(Dataset)
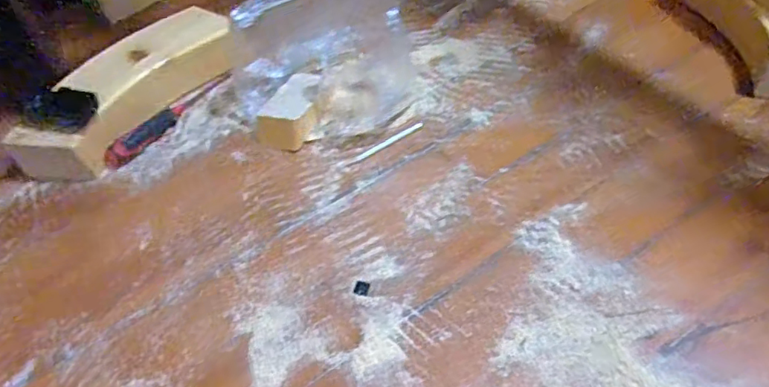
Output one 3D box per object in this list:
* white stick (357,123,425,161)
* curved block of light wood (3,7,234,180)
[{"bbox_3d":[0.008,-0.071,0.748,0.104,0.004,0.010,-29,54,-17],"label":"white stick"},{"bbox_3d":[-0.371,-0.142,0.792,0.119,0.086,0.323,28,59,25],"label":"curved block of light wood"}]

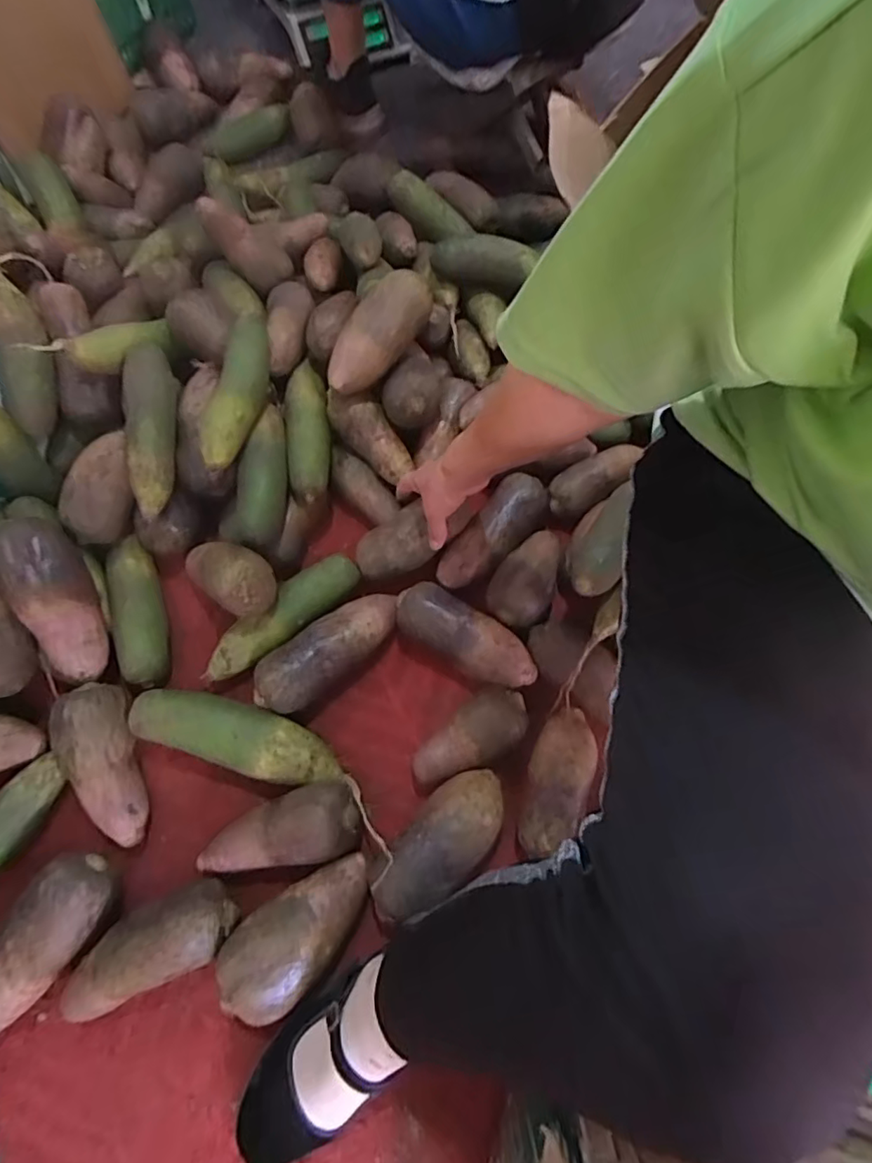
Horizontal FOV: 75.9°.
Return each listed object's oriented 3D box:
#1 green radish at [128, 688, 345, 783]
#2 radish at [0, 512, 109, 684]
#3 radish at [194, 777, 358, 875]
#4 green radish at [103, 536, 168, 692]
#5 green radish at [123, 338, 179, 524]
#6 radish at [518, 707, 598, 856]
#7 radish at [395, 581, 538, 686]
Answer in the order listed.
[{"bbox_3d":[-0.206,0.165,0.593,0.214,0.056,0.064,16,68,7],"label":"green radish"},{"bbox_3d":[-0.421,0.012,0.600,0.083,0.064,0.199,-32,89,-12],"label":"radish"},{"bbox_3d":[-0.156,0.248,0.551,0.157,0.055,0.068,-18,68,6],"label":"radish"},{"bbox_3d":[-0.356,0.036,0.666,0.046,0.054,0.182,-17,68,-7],"label":"green radish"},{"bbox_3d":[-0.328,-0.175,0.647,0.054,0.049,0.189,2,96,1],"label":"green radish"},{"bbox_3d":[0.124,0.193,0.560,0.059,0.049,0.154,20,51,8],"label":"radish"},{"bbox_3d":[0.032,0.063,0.627,0.167,0.054,0.065,32,71,13],"label":"radish"}]

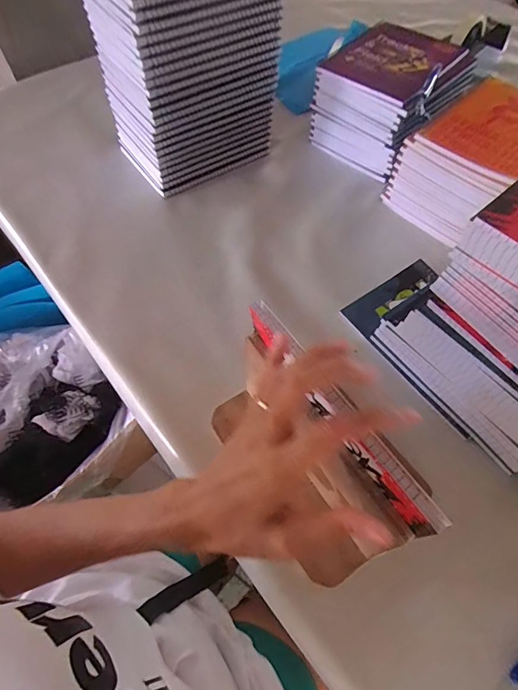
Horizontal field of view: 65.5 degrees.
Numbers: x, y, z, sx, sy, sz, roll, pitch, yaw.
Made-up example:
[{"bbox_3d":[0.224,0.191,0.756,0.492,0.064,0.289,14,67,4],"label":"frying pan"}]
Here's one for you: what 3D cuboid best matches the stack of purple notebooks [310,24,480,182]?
[{"bbox_3d":[0.208,-0.384,0.636,0.176,0.131,0.195,35,64,19],"label":"stack of purple notebooks"}]

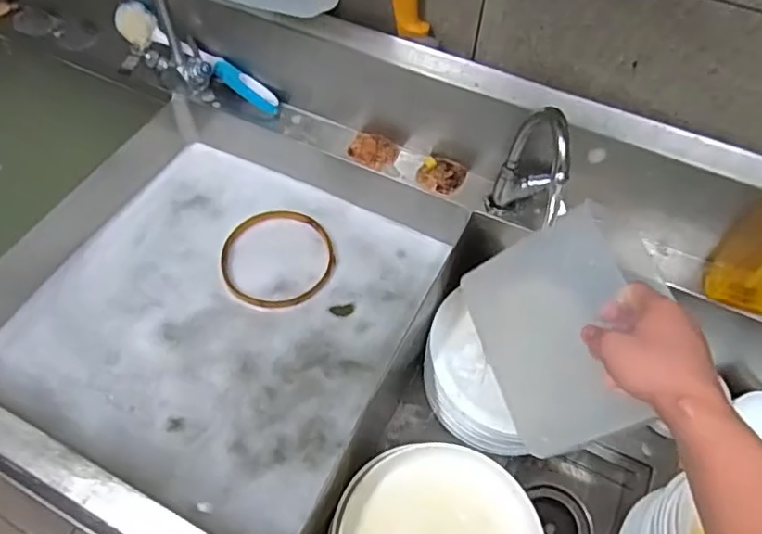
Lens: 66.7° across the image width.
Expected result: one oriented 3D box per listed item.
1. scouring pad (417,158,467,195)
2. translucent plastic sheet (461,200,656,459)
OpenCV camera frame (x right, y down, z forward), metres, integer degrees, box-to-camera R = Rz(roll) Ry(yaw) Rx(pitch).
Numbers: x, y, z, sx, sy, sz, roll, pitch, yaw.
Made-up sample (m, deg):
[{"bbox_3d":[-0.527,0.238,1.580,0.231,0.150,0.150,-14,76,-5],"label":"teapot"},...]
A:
[{"bbox_3d":[0.090,-0.134,0.847,0.066,0.015,0.054,21,57,13],"label":"scouring pad"},{"bbox_3d":[0.185,0.068,0.592,0.169,0.009,0.209,-32,67,27],"label":"translucent plastic sheet"}]

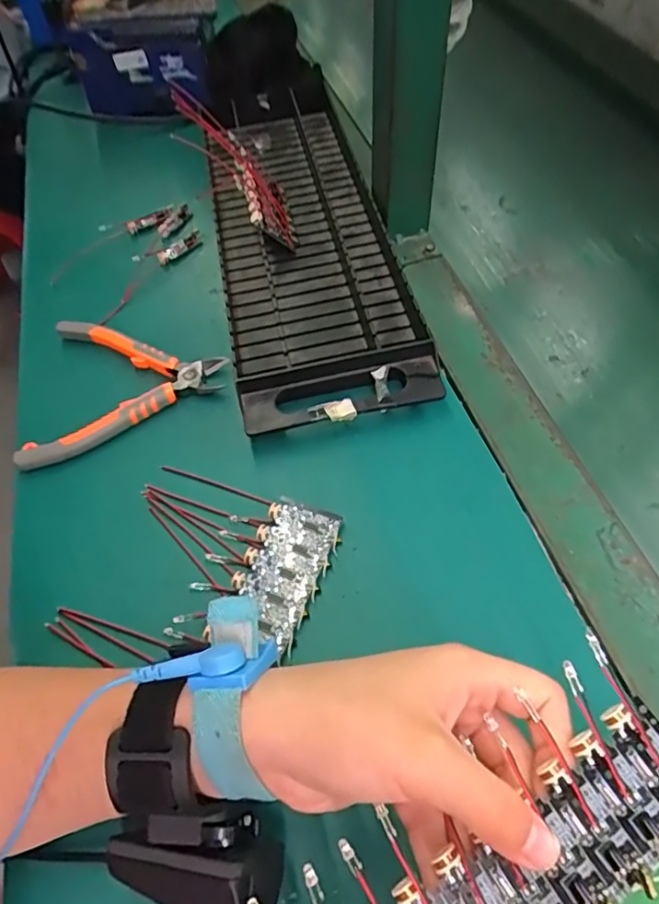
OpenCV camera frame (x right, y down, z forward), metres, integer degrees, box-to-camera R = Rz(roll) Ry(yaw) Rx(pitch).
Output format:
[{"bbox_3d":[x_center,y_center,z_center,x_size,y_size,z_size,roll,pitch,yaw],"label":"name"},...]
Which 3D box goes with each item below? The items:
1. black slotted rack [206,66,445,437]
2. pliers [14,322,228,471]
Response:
[{"bbox_3d":[-0.031,-0.201,0.501,0.142,0.034,0.441,-13,56,-3],"label":"black slotted rack"},{"bbox_3d":[-0.146,-0.047,0.414,0.135,0.013,0.124,0,56,5],"label":"pliers"}]

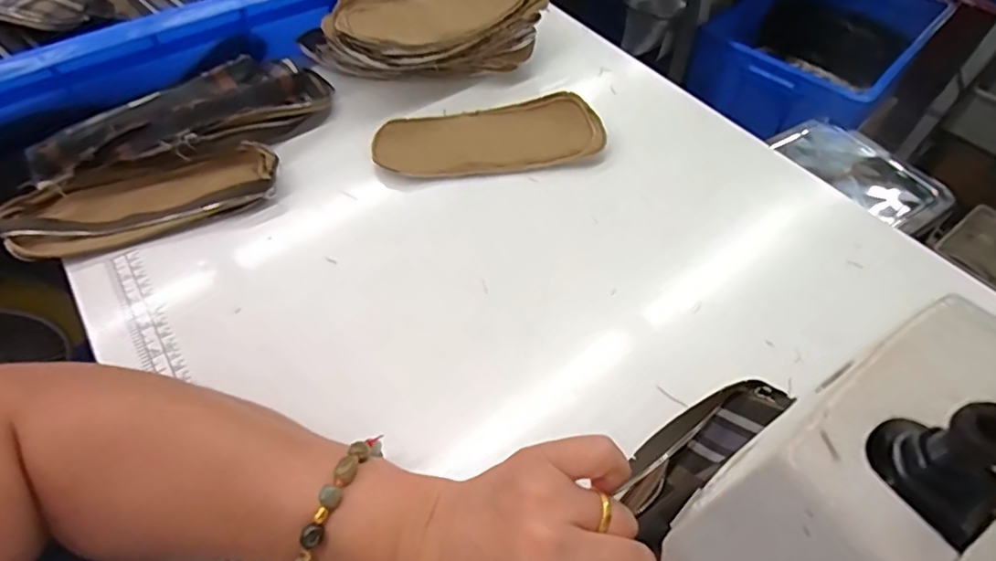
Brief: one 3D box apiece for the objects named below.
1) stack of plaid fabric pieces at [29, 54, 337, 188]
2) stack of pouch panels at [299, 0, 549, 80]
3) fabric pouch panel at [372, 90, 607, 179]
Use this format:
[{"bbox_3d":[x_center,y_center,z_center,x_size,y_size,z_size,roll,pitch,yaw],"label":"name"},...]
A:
[{"bbox_3d":[-0.263,-0.141,0.467,0.238,0.049,0.088,-36,62,-24],"label":"stack of plaid fabric pieces"},{"bbox_3d":[-0.072,-0.251,0.538,0.231,0.071,0.128,-15,55,-11],"label":"stack of pouch panels"},{"bbox_3d":[-0.008,-0.129,0.483,0.196,0.015,0.079,-9,54,-7],"label":"fabric pouch panel"}]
(End Dataset)
*Description of the task*. Every line of the listing that includes "each" must be shown.

*Exercise response*.
Return each listed object's oriented 3D box:
Which 3D box goes with each item below? The items:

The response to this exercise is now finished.